Decisivo paso hacia un mejor control
N uestra república ha padecido históricamente de un pernicioso déficit. Dicho de manera llana: los jueces han mostrado en general escasa disposición para controlar seriamente a los funcionarios que detentan importantes cuotas de poder. Sólo cuando esos funcionarios lo han perdido es que los magistrados, también en general, se atreven a indagar en la forma en que aquéllos cumplieron con el mandato otorgado por el pueblo, como verdadero soberano.
Es cierto que muchas veces los órganos encargados de brindar protección a los jueces para que éstos cumplan su misión con la necesaria tranquilidad -léase el Ministerio de Justicia o el Consejo de la Magistratura- han sido los primeros en hacerle saber al magistrado de turno de los problemas que enfrentaría, en caso de intentar lo que debería ser básico en un esquema de país serio. Dicho nuevamente en forma llana: que los funcionarios sepan que, como cualquier mortal común, se encuentran igualmente sometidos al imperio de la ley.

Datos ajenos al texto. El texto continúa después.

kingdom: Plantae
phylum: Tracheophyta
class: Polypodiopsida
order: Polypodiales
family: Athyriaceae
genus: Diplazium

La reciente resolución que ordena el procesamiento del vicepresidente Boudou constituye un paso de tremenda importancia para comenzar a paliar el déficit señalado al comienzo. Un principio que desde ya ha de amparar al licenciado Boudou es el de la presunción de inocencia, de manera tal que el vicepresidente puede confiar en que con posterioridad a esta decisión se abrirán nuevas etapas de amplia producción de prueba. Si, como él señala, es realmente ajeno a los gravísimos hechos que se le imputan, habrá otros jueces -a quienes debería dejarse trabajar sin presiones ni ataques a su independencia- que estarán en condiciones de así establecerlo. Esta decisión que ahora lo afecta tiene el mérito de haber concretado muy específicamente los cargos en su contra, con una minuciosa mención de las pruebas e indicios que provocan que el proceso deba seguir adelante.
Esos cargos incluyen imputaciones de haber desplegado conductas en nuestro medio nada infrecuentes, y que deberíamos aprender a desterrar para siempre. Esto es -siempre presuntamente- el haber aceptado beneficios económicos indebidos y haberse interesado en negocios totalmente incompatibles con su alta jerarquía.
La ciudadanía toda tiene derecho a que sus representantes, sobre todo cuando desempeñan tan alto cargo, sean éticamente irreprochables. Lo ideal, desde ya, sería que además de eso fueran capaces en el desempeño de su cargo. Si esta última virtud está ausente la ciudadanía, mediante el sufragio, tiene la posibilidad de que esa incapacidad sea en algún momento revertida. Pero si lo que falla es la imprescindible cuota de honradez, el daño institucional se proyecta por mucho más tiempo.